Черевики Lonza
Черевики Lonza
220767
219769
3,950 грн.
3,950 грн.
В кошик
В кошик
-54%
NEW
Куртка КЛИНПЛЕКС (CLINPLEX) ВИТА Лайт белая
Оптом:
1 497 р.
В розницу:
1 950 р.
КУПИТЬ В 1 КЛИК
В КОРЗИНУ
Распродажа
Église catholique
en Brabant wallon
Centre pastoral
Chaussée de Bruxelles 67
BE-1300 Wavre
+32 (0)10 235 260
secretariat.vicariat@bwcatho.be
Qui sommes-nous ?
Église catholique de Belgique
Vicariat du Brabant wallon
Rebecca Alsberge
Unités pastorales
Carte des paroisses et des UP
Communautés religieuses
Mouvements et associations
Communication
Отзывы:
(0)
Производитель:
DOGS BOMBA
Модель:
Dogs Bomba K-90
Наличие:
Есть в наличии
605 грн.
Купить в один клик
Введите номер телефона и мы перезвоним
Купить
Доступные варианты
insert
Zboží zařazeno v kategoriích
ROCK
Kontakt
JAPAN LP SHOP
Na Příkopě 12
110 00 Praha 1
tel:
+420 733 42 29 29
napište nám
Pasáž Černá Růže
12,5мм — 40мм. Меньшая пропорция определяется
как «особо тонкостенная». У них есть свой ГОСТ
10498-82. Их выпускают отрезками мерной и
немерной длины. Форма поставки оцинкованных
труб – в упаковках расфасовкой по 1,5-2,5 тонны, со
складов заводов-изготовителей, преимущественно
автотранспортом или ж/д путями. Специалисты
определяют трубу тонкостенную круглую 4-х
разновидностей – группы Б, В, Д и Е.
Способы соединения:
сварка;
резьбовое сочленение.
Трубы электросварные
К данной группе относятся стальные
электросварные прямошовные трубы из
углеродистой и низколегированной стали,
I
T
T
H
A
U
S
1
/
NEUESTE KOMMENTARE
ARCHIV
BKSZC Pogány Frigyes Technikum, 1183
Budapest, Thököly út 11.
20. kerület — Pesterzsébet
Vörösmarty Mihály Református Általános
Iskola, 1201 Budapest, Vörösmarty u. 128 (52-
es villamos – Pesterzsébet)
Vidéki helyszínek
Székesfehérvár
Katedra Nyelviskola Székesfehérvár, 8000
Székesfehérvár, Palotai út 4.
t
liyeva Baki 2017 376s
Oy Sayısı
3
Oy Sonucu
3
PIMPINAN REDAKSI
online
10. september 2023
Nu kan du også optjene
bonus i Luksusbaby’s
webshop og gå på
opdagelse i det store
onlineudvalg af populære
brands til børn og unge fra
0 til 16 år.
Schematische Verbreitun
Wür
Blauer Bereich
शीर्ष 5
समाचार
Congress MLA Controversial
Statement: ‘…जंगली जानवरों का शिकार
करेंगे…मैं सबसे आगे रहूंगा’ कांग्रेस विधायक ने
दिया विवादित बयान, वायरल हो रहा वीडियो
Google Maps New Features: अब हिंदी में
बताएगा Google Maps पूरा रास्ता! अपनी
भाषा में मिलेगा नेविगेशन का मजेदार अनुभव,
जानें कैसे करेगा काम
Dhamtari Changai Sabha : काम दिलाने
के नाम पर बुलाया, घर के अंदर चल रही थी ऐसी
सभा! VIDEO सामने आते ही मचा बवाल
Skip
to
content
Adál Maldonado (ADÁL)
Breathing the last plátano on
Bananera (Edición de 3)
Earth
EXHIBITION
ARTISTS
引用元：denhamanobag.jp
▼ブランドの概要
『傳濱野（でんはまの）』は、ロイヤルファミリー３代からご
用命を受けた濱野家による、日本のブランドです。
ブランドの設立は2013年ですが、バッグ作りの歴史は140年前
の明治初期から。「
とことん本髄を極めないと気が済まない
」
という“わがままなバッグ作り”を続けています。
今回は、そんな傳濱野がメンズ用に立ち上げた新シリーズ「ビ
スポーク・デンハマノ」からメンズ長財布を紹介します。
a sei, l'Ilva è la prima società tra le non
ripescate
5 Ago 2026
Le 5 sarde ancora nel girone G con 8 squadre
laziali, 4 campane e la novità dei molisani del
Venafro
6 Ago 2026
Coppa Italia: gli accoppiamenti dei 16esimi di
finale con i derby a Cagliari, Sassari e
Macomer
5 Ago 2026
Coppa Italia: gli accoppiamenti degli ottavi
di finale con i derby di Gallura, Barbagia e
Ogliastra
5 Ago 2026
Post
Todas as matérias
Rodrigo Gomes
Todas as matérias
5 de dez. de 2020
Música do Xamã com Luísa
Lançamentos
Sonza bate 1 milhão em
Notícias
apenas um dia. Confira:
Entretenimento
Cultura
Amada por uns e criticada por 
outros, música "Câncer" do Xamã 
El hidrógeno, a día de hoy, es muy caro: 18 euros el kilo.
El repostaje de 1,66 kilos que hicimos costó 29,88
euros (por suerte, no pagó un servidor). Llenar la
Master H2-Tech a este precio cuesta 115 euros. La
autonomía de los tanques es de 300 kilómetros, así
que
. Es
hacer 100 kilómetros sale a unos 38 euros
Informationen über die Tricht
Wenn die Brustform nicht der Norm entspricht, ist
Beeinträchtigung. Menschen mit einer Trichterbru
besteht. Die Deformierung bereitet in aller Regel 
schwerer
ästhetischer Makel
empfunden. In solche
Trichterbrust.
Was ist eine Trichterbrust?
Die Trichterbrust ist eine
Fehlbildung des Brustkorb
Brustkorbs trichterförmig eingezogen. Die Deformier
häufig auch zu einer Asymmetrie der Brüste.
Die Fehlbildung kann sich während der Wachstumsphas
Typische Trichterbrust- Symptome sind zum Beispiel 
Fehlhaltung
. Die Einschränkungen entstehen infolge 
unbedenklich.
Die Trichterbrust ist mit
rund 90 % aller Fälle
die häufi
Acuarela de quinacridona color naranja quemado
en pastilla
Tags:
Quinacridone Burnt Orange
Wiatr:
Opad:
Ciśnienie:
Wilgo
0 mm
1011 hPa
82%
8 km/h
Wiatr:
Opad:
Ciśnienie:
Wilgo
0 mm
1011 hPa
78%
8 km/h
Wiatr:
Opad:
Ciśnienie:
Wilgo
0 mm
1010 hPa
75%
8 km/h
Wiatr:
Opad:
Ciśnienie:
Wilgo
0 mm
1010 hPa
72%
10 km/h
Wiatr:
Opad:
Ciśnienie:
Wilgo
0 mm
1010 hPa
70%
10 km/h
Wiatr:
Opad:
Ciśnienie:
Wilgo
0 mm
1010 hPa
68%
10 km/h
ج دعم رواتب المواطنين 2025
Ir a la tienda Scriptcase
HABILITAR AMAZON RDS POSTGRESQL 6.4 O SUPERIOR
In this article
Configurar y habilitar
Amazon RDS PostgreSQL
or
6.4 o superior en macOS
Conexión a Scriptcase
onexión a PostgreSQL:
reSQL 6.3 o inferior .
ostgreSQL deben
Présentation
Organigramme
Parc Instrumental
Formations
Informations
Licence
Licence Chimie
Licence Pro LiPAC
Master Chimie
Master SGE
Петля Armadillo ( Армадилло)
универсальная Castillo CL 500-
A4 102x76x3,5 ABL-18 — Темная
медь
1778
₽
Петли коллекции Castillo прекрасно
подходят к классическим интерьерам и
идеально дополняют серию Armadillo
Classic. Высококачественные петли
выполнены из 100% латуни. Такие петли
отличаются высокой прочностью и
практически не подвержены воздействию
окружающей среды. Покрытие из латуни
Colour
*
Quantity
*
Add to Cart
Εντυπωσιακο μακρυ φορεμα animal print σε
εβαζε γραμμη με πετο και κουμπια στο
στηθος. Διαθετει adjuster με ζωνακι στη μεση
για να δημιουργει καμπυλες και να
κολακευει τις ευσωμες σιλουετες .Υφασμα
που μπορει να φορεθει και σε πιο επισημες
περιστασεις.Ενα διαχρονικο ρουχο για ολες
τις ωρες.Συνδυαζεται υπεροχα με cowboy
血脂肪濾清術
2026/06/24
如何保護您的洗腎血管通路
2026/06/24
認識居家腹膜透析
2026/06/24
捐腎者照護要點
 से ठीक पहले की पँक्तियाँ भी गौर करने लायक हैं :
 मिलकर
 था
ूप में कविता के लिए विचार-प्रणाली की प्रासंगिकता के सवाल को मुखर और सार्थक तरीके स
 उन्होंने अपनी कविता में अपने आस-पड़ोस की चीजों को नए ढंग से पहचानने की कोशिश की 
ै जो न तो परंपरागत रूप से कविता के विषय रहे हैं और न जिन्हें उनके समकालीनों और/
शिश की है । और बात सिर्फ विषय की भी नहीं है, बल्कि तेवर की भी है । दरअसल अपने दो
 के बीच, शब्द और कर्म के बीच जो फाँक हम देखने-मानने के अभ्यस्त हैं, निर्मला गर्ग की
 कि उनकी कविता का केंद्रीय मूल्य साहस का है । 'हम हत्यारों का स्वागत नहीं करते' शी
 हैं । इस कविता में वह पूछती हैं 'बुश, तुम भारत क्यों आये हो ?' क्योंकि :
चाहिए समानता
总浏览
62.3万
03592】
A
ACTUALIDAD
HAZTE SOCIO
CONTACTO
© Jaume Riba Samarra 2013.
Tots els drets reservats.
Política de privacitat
---------------
Task requirements » Scan the entries above for the word "wallon", then copy every line in which it occurs.

Answer space »
en Brabant wallon
Vicariat du Brabant wallon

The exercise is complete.